In the post-war years, Rognoni’s works on musical aesthetics stemmed from the intermingling between philosophy (or, as he used to call it, following Banfi’s example, “phenomenology of culture”) and art critique. His most important books on this subject, both published by Einaudi – Espressionismo e dodecafonia: La scuola musicale di Vienna (1954) and Rossini (1956) – allowed him to become professor of History of music at the University of Palermo (from 1957 to 1970) and later on at the University of Bologna (from 1971 to 1983). Despite this newly-achieved position, his nonconformism and political radicalism made it hard for him to be accepted within academic circles, although his great humanity and passion deeply influenced his students. Rognoni was a lively and enthusiastic person, whose original and often neglected work was able to influence a variety of cultural milieus. He had a keen interest in the modern form of artistic technique and communication, and from 1946 onwards, he collaborated to the first RAI TV broadcasts. Together with Alberto Mantelli, he was among the inventors of the Terzo Programma (his anecdotes on those years, when he was in touch with people such as Carlo Emilio Gadda, professor Cutolo, Mike Buongiorno, Franca Valeri, Massimo Girotti are unforgettable). A pioneer of cinematographic art, together with Alberto Lattuada, Luigi Comencini and others, he created in 1946 the Cineteca Italiana, which he directed from 1945 to 1956. He was also a film director: he realized several documentaries, like Cenacolo (1953), on the renovation of Leonardo’s Last Supper, whose soundtrack was expressly written by Luigi Dallapiccola, and Etruria viva (1955), with music by Fulvio Testi, as well as some retrospectives on silent cinema.

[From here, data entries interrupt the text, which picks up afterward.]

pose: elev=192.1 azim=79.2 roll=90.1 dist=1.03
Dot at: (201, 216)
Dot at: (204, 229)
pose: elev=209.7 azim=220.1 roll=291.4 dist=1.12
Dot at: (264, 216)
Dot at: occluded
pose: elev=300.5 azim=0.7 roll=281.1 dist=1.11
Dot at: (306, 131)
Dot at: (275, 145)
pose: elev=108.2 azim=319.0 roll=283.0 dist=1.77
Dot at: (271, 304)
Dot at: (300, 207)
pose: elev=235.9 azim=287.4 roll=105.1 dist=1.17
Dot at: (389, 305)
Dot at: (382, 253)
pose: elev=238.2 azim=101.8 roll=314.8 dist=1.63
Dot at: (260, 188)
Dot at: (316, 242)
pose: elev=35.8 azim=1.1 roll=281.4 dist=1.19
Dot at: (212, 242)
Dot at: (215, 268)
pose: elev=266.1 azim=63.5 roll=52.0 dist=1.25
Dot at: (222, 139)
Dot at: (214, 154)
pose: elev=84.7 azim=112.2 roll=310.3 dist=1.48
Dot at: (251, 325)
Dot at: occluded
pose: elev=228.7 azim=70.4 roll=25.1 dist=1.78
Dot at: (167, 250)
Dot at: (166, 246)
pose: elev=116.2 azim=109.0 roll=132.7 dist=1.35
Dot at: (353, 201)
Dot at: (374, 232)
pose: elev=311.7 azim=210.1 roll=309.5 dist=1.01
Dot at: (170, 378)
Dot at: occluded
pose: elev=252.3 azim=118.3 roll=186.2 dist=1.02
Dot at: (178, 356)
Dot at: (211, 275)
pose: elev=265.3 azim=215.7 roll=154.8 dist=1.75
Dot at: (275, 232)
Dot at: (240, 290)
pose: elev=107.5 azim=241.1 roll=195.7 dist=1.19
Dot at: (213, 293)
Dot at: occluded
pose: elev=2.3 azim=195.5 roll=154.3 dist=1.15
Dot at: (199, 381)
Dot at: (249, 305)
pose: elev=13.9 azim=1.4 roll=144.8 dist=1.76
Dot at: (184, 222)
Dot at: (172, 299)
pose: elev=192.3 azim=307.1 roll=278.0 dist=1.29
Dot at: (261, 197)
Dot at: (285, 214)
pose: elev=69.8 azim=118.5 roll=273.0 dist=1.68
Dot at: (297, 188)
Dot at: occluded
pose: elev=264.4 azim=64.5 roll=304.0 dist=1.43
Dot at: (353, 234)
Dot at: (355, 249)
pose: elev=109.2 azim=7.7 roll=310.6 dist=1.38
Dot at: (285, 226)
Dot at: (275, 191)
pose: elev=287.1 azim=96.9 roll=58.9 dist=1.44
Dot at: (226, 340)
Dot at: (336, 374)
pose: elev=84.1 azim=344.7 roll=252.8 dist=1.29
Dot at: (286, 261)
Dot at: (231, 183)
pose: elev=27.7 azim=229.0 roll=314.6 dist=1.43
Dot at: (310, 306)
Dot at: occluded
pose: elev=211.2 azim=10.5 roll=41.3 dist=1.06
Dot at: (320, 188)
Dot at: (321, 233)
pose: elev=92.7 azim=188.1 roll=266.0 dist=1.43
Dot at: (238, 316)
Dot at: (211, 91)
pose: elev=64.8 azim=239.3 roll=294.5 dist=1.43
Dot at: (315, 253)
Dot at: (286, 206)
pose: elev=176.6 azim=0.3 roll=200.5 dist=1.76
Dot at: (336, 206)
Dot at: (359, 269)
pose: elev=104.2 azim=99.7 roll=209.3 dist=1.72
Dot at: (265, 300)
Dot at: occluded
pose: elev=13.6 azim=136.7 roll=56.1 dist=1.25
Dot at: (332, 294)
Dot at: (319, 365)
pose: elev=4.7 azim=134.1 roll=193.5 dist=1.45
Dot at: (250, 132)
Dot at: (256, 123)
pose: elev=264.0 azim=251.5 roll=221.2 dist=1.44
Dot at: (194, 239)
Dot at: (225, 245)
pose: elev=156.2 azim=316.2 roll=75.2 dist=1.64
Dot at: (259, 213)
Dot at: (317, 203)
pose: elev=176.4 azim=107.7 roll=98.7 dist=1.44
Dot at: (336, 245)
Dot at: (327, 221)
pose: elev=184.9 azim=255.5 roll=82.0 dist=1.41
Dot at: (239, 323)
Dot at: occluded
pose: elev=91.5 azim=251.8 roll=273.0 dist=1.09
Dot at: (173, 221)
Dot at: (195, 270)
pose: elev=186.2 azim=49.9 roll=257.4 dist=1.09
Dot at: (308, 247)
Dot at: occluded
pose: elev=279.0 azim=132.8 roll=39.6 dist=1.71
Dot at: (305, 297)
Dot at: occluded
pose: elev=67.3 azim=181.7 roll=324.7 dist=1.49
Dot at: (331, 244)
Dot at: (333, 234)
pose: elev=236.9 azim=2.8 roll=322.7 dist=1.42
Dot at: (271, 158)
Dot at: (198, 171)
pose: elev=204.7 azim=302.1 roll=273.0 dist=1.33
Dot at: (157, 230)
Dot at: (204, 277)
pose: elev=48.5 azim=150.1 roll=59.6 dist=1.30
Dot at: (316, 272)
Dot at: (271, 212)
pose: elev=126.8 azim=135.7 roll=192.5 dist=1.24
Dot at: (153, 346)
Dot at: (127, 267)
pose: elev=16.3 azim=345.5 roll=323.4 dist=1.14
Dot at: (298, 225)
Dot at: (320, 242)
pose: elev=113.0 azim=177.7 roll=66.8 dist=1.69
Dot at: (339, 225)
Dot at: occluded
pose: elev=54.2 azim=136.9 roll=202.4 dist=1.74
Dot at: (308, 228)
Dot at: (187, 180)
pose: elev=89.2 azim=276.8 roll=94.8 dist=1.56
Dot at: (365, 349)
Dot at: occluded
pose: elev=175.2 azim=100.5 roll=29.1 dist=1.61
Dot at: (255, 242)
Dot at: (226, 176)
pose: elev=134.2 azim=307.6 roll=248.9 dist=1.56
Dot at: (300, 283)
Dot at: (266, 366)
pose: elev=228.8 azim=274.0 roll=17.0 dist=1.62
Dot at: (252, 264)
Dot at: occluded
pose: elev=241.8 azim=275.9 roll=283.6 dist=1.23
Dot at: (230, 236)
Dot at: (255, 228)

Rognoni was not just an expert and promoter of the expressionism of the Vienna music school (he also edited Adorno’s Filosofia della musica moderna). He also played an important role within Italian culture, insofar as he created a lively and critical connection between two generations of avant-garde musicians (Dallapiccola, Malipiero, Petrassi, on the one hand, and Berio, Nono, Maderna, on the other). Rognoni contributed, indeed, to the establishment of the Studio di fonologia musicale di Radio Milano, where Luciano Berio and Bruno Maderna introduced in Italy the most advanced experimental researches on sound and electronic music that were already practiced in Germany and in the US. During the 1960-70s (a time during which he alternated teaching at university, writing for magazines, and theatre directorship), Rognoni maintained an open attitude towards the new trends in musical research, even though he maintained, sentimentally and culturally, a tight bond with his post-romantic and expressionist formation.

As a conclusion, we can say that Rognoni embodied the musical soul of the Milan School, setting up a continuous dialogue with Sereni, who represented the poetic voice of the group, as well as with the philosophers Paci and Preti, and the art critics Formaggio, Treccani, and Degrada.

[This paper was presented on the occasion of the 70° anniversary of the foundation of the Casa della Cultura, Milano 3 febbraio 2016. A slightly modified version already appeared in viaBorgogna3, n. 1, Milano 2016, p. 76-86, with the title: “Luigi Rognoni un intellettuale europeo”].